The tribunal is looking at claims by former Garda press officer Superintendent David Taylor he was directed by Mr Callinan to brief the media negatively on whistleblower Sergeant Maurice McCabe. Mr Callinan denies this.
Supt Pat Ryan, the head of the garda IT section, told the tribunal he had been asked in 2017 to identify all computer hardware used by Ms O'Sullivan from July 1, 2012, to May 31, 2014.
Supt Ryan said five laptop computers had been assigned to Ms O'Sullivan between 2006 and 2010, and these could no longer be recovered. A hard drive from an office desktop computer had been located.
No laptop was assigned to Ms O'Sullivan during her time as commissioner. Two iPads used by her had been located, although one had a fault.
Four out of six laptops used by Mr Callinan could not be located, and one machine had been rebuilt and redeployed.
Mr Callinan bought the laptop he was using at the time of his retirement, which was reset to factory settings to remove garda data before he took it home.
Supt Ryan said computers were upgraded from Windows XP to Windows 7 at the end of 2014, and as part of this process, a file-share system was set up with data held on the file share.
Emails sent on garda accounts were archived, and even if an email was deleted from a local computer it would not be deleted in the archive. Log-in details from computers were still available in audit logs.

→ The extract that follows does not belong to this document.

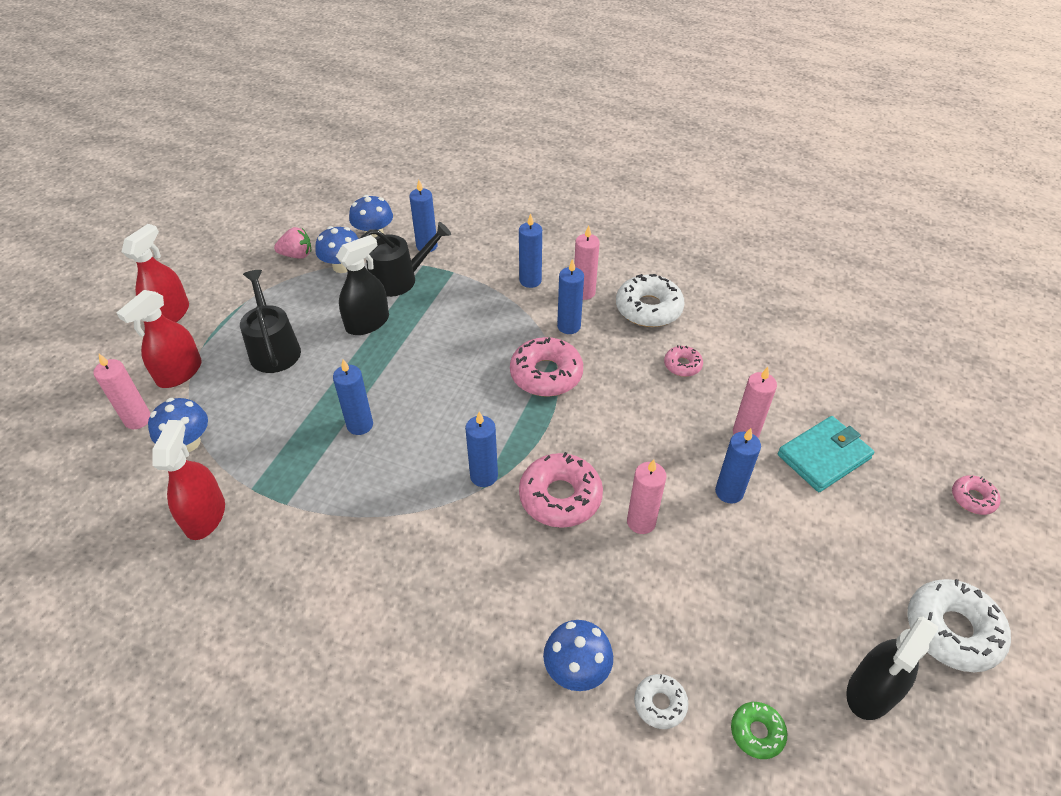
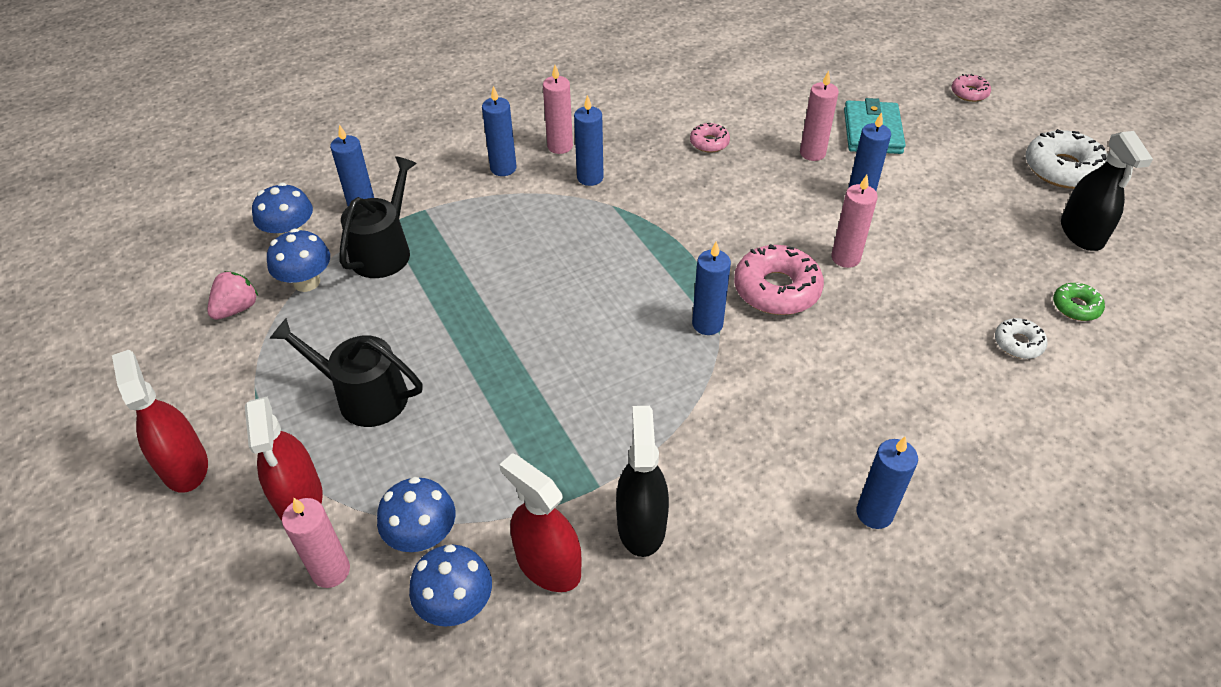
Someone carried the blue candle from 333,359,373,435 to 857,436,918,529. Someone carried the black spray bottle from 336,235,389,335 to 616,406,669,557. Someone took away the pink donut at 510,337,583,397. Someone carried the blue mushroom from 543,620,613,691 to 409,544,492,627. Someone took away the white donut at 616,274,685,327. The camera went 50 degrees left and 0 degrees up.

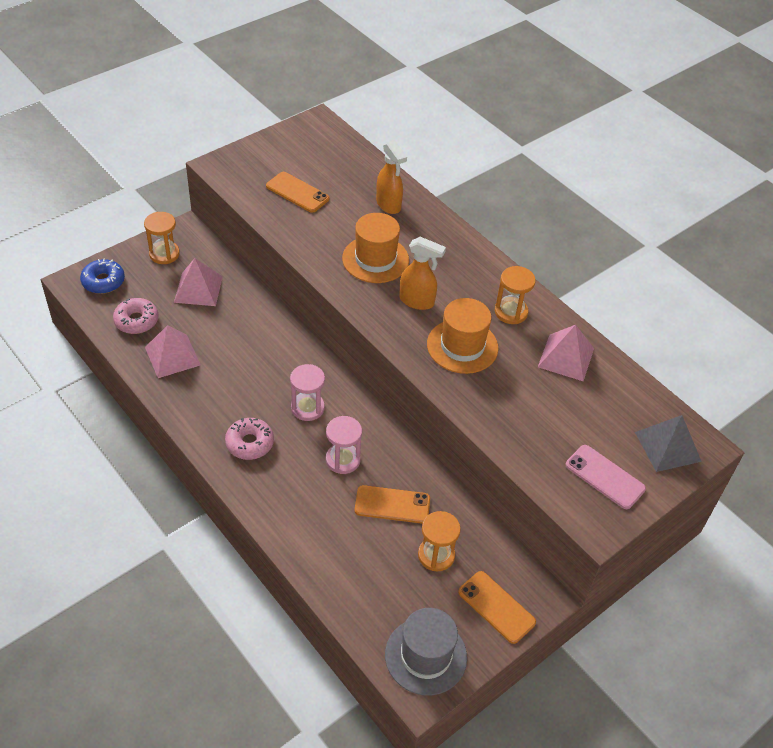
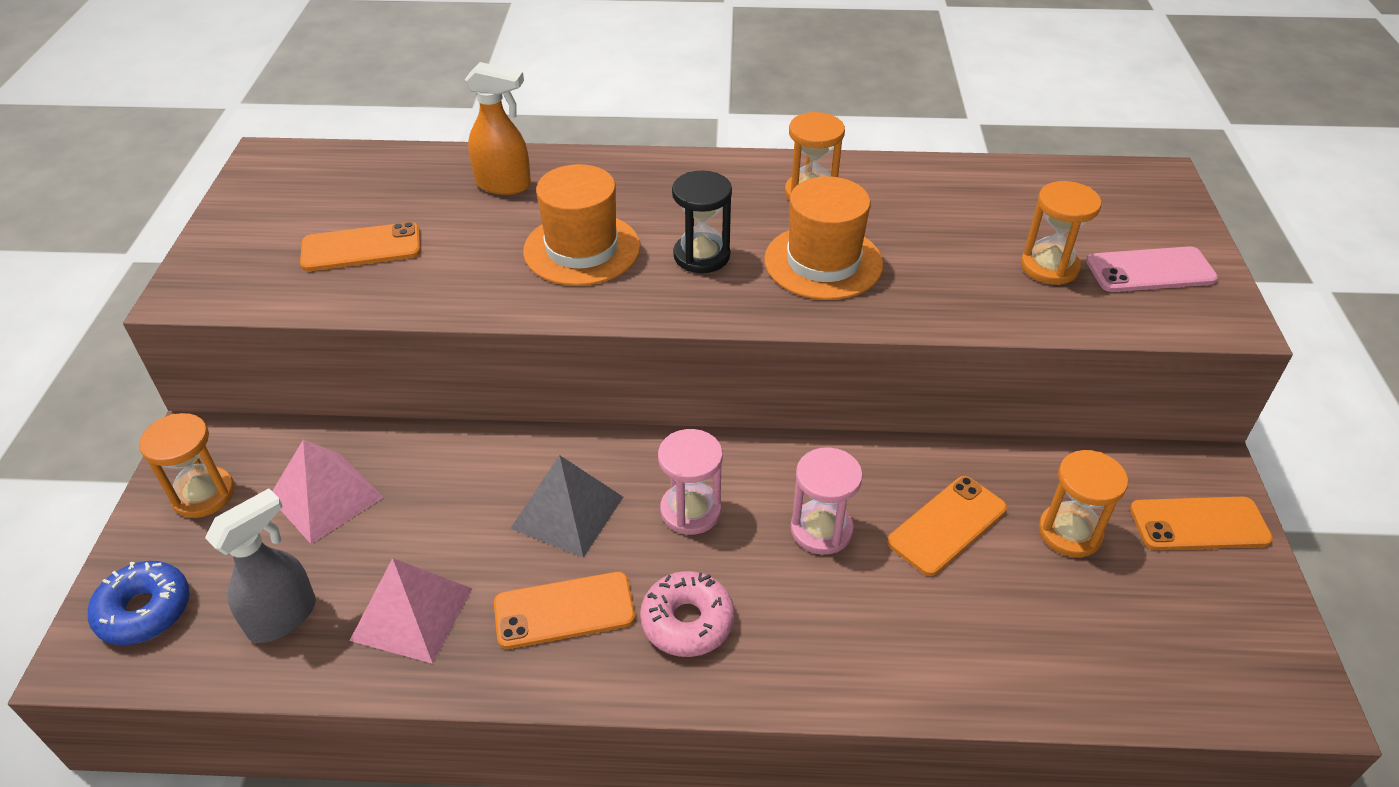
Someone swapped the pink donut at 113,298,159,334 for the grey spray bottle at 205,488,316,643. Someone took away the grey hat at 385,608,467,695. Someone swapped the orange spray bottle at 399,237,446,310 for the black hourglass at 672,170,732,273. Someone took away the pink pyramid at 538,325,594,381. Someone carried the grey pyramid from 635,415,702,472 to 510,455,623,558. Someone put down the orange phone at 494,572,635,649. Someone put down the orange hourglass at 1021,181,1101,285. The camera went 45 degrees left and 5 degrees down.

Earlier, the tribunal was also told Supt Taylor was not complimentary about Sgt McCabe or journalists who wrote about him. Sgt James Molloy, who works in the press office, told the tribunal he heard people discussing Sgt McCabe in the press office.
Supt Taylor was uncomplimentary about him, any journalist writing about Sgt McCabe and any member of the Oireachtas who "took his side".
Sgt Molloy said he was "vaguely aware" of a rumour of a sexual assault investigation, and Sgt McCabe felt this should not be on the Pulse system.
The DPP had recommended no prosecution as there was no evidence of a crime following the 2006 investigation.
Asked by tribunal barrister Patrick Marrinan SC whether Supt Taylor was uncomplimentary towards Sgt McCabe because of the assault allegations or because he was speaking out on Garda issues, Sgt Molloy said it was because Sgt McCabe was speaking out.
Sgt Molloy said he was not aware of a smear campaign against Sgt McCabe and was never told to smear anybody.
Sgt Molloy said Supt Taylor had "a tendency to gossip and chitchat in the office after an incident".
Supt Taylor did a lot of media briefings as press officer. "There is always the danger in the press office of loving it, getting a buzz from it. I thought he had fallen into that trap," Sgt Molloy said.
Meanwhile, a garda sergeant who worked in the press office told the tribunal he became concerned sensitive information was being leaked to journalists.
Sgt Damien Hogan, who continues to work there, said suspicions were raised when he saw newspaper articles that closely matched incident reports he had seen but which had not been made public.
He became concerned the press office was compromised after a call from a journalist some months after Supt Taylor had been transferred.
A journalist who had queries about a Child Rescue Ireland alert told Sgt Hogan: "I'm getting enough at the moment from Supt Taylor."
Sgt Hogan rang garda head of communications Andrew McLindon and the new press officer Supt Paul Moran.
"It wasn't his new role, it wasn't his role to be briefing the media," Sgt Hogan said.